Like the coronavirus-driven economic crash, the Depression devastated a nation where things were already awful for a lot of people. In the 1920s, business owners pretty much did whatever they wanted. The rich got obscenely richer. Progressive, pro-worker policies had little place in national politics. The crisis changed everything. By the end of the 1930s, the country’s unions were stronger than they’d ever been and Congress had passed huge, unprecedented economic policies. The notion that the federal government didn’t have a central place in securing middle-class wellbeing was relegated to the political fringes. But how, exactly did that transformation happen? How did the economic suffering of the 1930s birth a new political and economic era?

“People often look at the Great Depression [and think], ‘Oh, it’s obvious that shattered everything and something new had to happen,’” Elisabeth Clemens, a sociologist at the University of Chicago who studies social movements, told me over the phone. “That overlooks all the work that had to be done to convince people that there actually was a crisis.”

In a 2015 paper for Social Science History, Clemens noted that many regular people were suffering depression-like conditions well before the stock market crash of 1929. Drought devastated small farmers. Urban workers faced frequent bouts of unemployment with inadequate help from municipal relief agencies and private charity. After the crash, it wasn’t at all obvious how much worse things would get—or how much the wealthy and powerful should care. Unemployment didn’t hit its high point, 24.9 percent, until 1933. Clemens writes that President Herbert Hoover responded to the crisis with the tools at his disposal—largely rallying private and local response efforts—and that it was not immediately clear that it wouldn’t be enough.
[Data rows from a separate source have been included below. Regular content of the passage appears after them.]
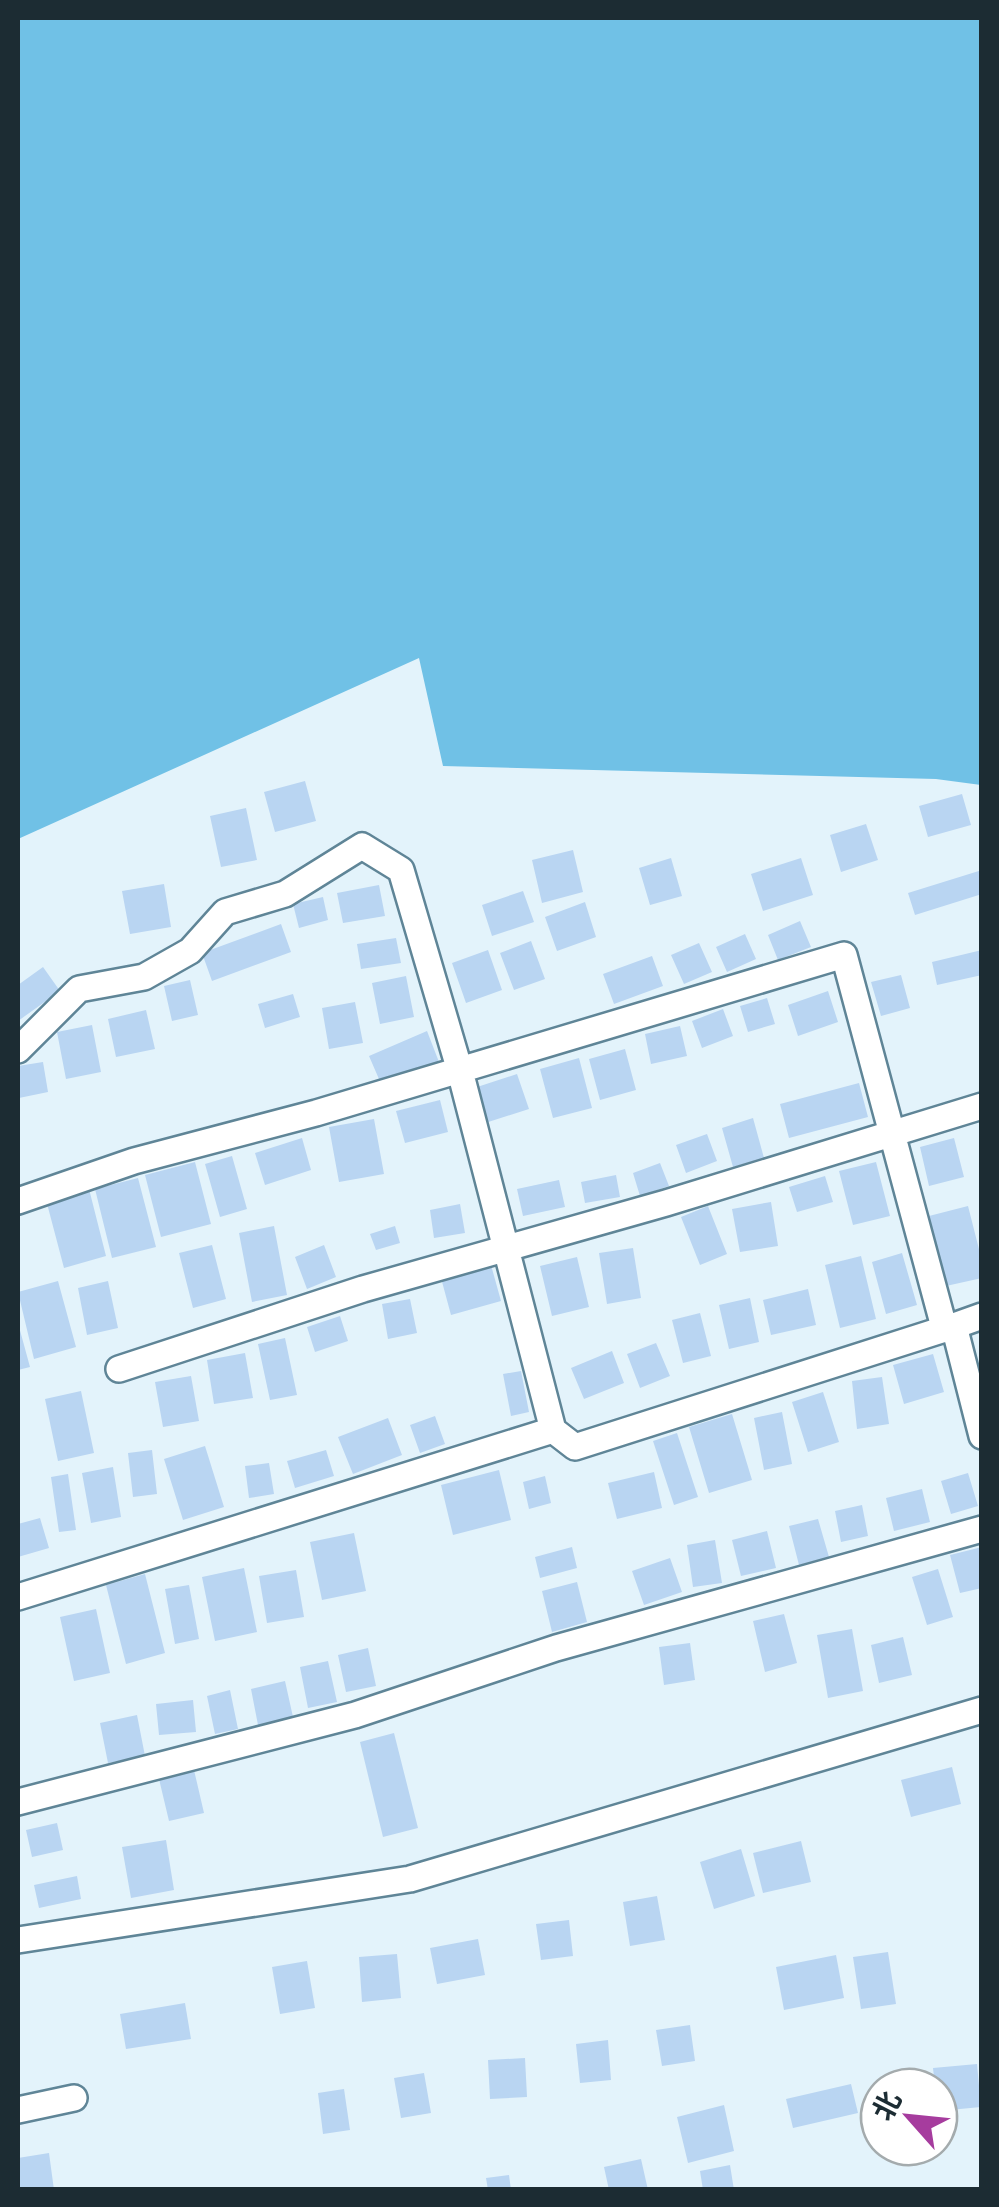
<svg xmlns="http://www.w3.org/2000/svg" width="999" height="2207" viewBox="0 0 999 2207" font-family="Ubuntu,'Noto Sans SC',sans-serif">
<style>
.forest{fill:#70c1e6}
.building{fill:#b9d5f2}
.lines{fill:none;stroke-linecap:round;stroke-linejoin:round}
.street-casing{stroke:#5f8597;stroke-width:30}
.street{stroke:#fff;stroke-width:25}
</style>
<rect width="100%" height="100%" fill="#e3f3fb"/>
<path class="forest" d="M18 18H981V785L936 779 443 766 419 658 18 839Z"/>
<path class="building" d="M305 781 316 821 275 832 264 792Z
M962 794 971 825 928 837 919 806Z
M246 808 257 860 221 867 210 816Z
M866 824 878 860 841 872 830 835Z
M573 850 583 892 542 903 532 860Z
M671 858 682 896 650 905 639 868Z
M801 858 813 895 763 911 751 874Z
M982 870V894L915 915 908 893Z
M164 884 171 927 130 934 122 891Z
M379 885 385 916 343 923 337 893Z
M523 891 534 922 492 936 482 905Z
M323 897 328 920 299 928 293 904Z
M585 902 596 937 557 951 545 917Z
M800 921 811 947 778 960 768 935Z
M281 924 291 952 212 981 202 953Z
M745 934 756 959 727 972 716 947Z
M396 938 401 963 361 969 357 944Z
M531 941 545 979 514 990 500 953Z
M699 943 712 972 684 984 671 955Z
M488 950 502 990 466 1003 452 963Z
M982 950V975L937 985 932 962Z
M652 956 663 986 614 1004 603 974Z
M43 967 60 991 18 1021V985Z
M901 975 910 1008 881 1016 871 982Z
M406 976 414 1017 380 1024 372 983Z
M190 980 198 1015 172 1021 164 986Z
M828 991 838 1022 798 1036 788 1005Z
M293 994 300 1017 265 1028 258 1004Z
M767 998 775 1024 748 1032 740 1006Z
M355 1002 363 1043 329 1049 322 1008Z
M723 1009 733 1036 702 1048 692 1021Z
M146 1010 155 1049 116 1057 108 1019Z
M92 1025 101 1072 66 1079 57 1032Z
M680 1026 687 1056 651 1064 645 1034Z
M427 1031 439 1062 382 1086 369 1056Z
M625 1049 636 1090 600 1100 589 1059Z
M579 1058 592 1108 553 1118 540 1069Z
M43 1062 48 1092 19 1098 18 1066Z
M517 1074 529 1109 482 1124 471 1089Z
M859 1083 868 1117 789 1138 780 1104Z
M440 1100 448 1132 405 1143 396 1111Z
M753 1118 764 1158 733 1167 722 1128Z
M374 1119 384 1174 339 1182 329 1127Z
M707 1134 717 1161 686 1173 676 1145Z
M302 1138 311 1170 265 1185 255 1153Z
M954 1138 964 1177 929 1186 920 1147Z
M232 1156 247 1209 220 1217 205 1164Z
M195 1162 211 1224 161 1237 145 1175Z
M876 1162 890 1216 853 1225 839 1171Z
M660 1163 669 1186 640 1196 633 1173Z
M616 1175 620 1197 585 1203 581 1182Z
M825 1176 833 1202 797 1212 789 1187Z
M138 1178 156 1247 112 1258 95 1189Z
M559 1180 565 1207 523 1216 517 1189Z
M88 1185 106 1256 64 1268 45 1196Z
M771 1202 778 1246 740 1252 732 1209Z
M460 1204 465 1233 434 1238 430 1210Z
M708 1206 727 1254 700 1265 681 1217Z
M968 1206 982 1261V1278L946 1286 929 1216Z
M274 1226 287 1295 252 1302 239 1233Z
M395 1226 400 1243 376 1250 370 1234Z
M212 1245 226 1299 193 1308 179 1253Z
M324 1245 336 1277 307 1289 295 1257Z
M633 1248 641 1298 607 1304 599 1253Z
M902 1253 917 1305 886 1314 872 1262Z
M861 1256 876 1319 840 1328 825 1265Z
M577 1257 589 1307 552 1316 540 1266Z
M491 1265 501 1301 451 1315 441 1278Z
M58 1281 76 1347 34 1359 18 1292Z
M108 1281 118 1328 87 1335 78 1288Z
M808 1289 816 1325 771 1335 763 1300Z
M750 1298 759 1342 729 1349 719 1305Z
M410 1299 417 1333 388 1339 382 1304Z
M700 1313 711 1356 683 1363 672 1320Z
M340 1316 348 1341 315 1352 307 1327Z
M18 1323 30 1367 18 1370Z
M285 1338 297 1395 270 1400 258 1344Z
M656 1343 670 1376 640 1388 627 1354Z
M612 1351 624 1383 584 1399 571 1368Z
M245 1353 253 1398 214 1404 207 1360Z
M933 1354 944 1392 904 1404 893 1365Z
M521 1371 529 1412 511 1416 503 1374Z
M191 1376 199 1421 163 1427 155 1382Z
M882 1377 889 1424 857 1429 852 1381Z
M81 1391 94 1453 58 1461 45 1399Z
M823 1392 839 1442 808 1452 792 1402Z
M782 1412 792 1464 764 1470 754 1418Z
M732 1414 752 1480 709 1493 689 1427Z
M435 1416 445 1444 420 1453 410 1425Z
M388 1418 402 1455 353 1474 338 1437Z
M677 1433 698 1497 674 1505 653 1441Z
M205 1446 224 1507 183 1520 164 1459Z
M152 1450 157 1494 133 1497 128 1453Z
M326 1450 334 1476 295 1488 287 1461Z
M269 1463 274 1494 249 1498 245 1466Z
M113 1467 121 1517 91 1523 82 1473Z
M499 1470 511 1520 453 1535 441 1485Z
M654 1472 662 1508 617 1519 608 1483Z
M968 1473 978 1506 951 1514 941 1481Z
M68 1474 76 1530 59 1532 51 1477Z
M545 1476 551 1503 529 1509 523 1482Z
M922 1489 930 1522 894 1531 886 1498Z
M862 1505 868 1536 841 1542 835 1511Z
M40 1518 49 1548 18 1557V1524Z
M818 1519 829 1557 799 1565 789 1526Z
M767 1531 776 1568 741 1576 732 1540Z
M354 1533 366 1591 322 1600 310 1542Z
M715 1540 722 1583 693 1587 687 1545Z
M572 1547 577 1568 540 1578 535 1557Z
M982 1547V1588L960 1593 950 1555Z
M670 1558 682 1592 644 1605 632 1571Z
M244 1568 257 1632 215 1641 202 1577Z
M938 1569 953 1617 927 1625 912 1577Z
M296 1570 304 1617 267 1623 259 1576Z
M145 1574 165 1653 126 1664 106 1585Z
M577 1582 587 1622 552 1632 542 1591Z
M189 1585 199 1639 175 1644 165 1589Z
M96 1609 110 1673 74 1681 60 1617Z
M784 1614 797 1663 765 1672 753 1621Z
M852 1629 863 1691 828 1698 817 1635Z
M903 1637 912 1675 879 1683 871 1645Z
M690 1643 695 1680 664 1685 659 1647Z
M368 1648 376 1686 346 1692 338 1655Z
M328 1661 337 1702 308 1708 300 1667Z
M285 1681 293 1717 258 1725 251 1689Z
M230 1690 238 1729 215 1734 207 1696Z
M193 1700 196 1732 159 1735 156 1704Z
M137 1715 145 1756 108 1763 100 1723Z
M394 1733 418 1828 383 1837 360 1742Z
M952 1767 961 1804 911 1817 901 1780Z
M194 1770 204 1813 169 1821 159 1779Z
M57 1823 63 1850 32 1857 26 1830Z
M166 1840 174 1890 131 1898 122 1847Z
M801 1841 811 1882 763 1893 753 1853Z
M741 1849 755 1896 714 1909 700 1862Z
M77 1876 81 1899 39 1908 34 1885Z
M657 1896 665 1940 630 1946 623 1902Z
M569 1920 573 1956 541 1960 536 1924Z
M478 1939 485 1975 437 1984 430 1948Z
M888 1952 896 2004 861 2009 853 1957Z
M397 1954 401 1998 362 2002 359 1957Z
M836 1955 844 1998 784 2010 776 1967Z
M307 1961 315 2008 280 2014 272 1967Z
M185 2003 191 2039 126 2049 120 2014Z
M690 2025 695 2061 662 2066 656 2030Z
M608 2040 611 2080 580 2083 576 2044Z
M525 2058 527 2097 490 2099 488 2060Z
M977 2064 981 2107 939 2111V2087H935L933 2068Z
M424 2073 431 2113 401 2118 394 2078Z
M851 2084 858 2113 793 2128 786 2099Z
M344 2089 350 2130 323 2134 318 2093Z
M724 2105 734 2151 688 2163 677 2117Z
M49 2153 54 2190H18V2158Z
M641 2159 648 2190H609L604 2167Z
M730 2165 734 2190H703L700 2171Z
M509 2175 511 2190H488L486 2178Z"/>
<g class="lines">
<g class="street-casing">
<path id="street" d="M18 1050 79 989 144 977 190 951 225 912 285 894 362 846 401 870 460 1071 553 1430
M18 1201 134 1161 316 1113 844 955 944 1327
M982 1316 954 1326 982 1436
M119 1369 363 1289 666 1203 982 1106
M18 1597 553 1430 575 1447 954 1326
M18 1802 355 1715 556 1648 982 1529
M18 1940 410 1879 982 1710
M18 2110 74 2098"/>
</g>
<use href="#street" class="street"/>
</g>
<rect width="999" height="2207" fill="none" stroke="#1c2c33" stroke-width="40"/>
<g transform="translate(909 2117) rotate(297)"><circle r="48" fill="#ffffff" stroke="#a4abad" stroke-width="2.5"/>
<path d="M0-8L18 38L0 25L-18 38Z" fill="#a63c9e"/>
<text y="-15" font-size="28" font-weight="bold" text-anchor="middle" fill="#1c2c33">北</text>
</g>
</svg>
This spring’s plunge in employment has been a different story. Unlike the long stretch of droughts that gradually led to the ruined farms of the Dust Bowl, the coronavirus hit fast and hard. By mid-April, the official unemployment rate was already over 14 percent—and that’s probably an underestimate. Rather than a financial crash, the job losses today reflect deliberate choices by individuals, business, and governments to dial down commercial activity. But the results look remarkably similar: shuttered businesses, families too worried about the future to make big purchases, long lines at food banks. Clemens said that there are also parallel questions now about whether the situation demands a version of conventional political responses or something genuinely new.

“There’s going to be an ongoing struggle over how to just describe what we’re going through,” she said. “The stakes in the characterization of the crisis are really high.”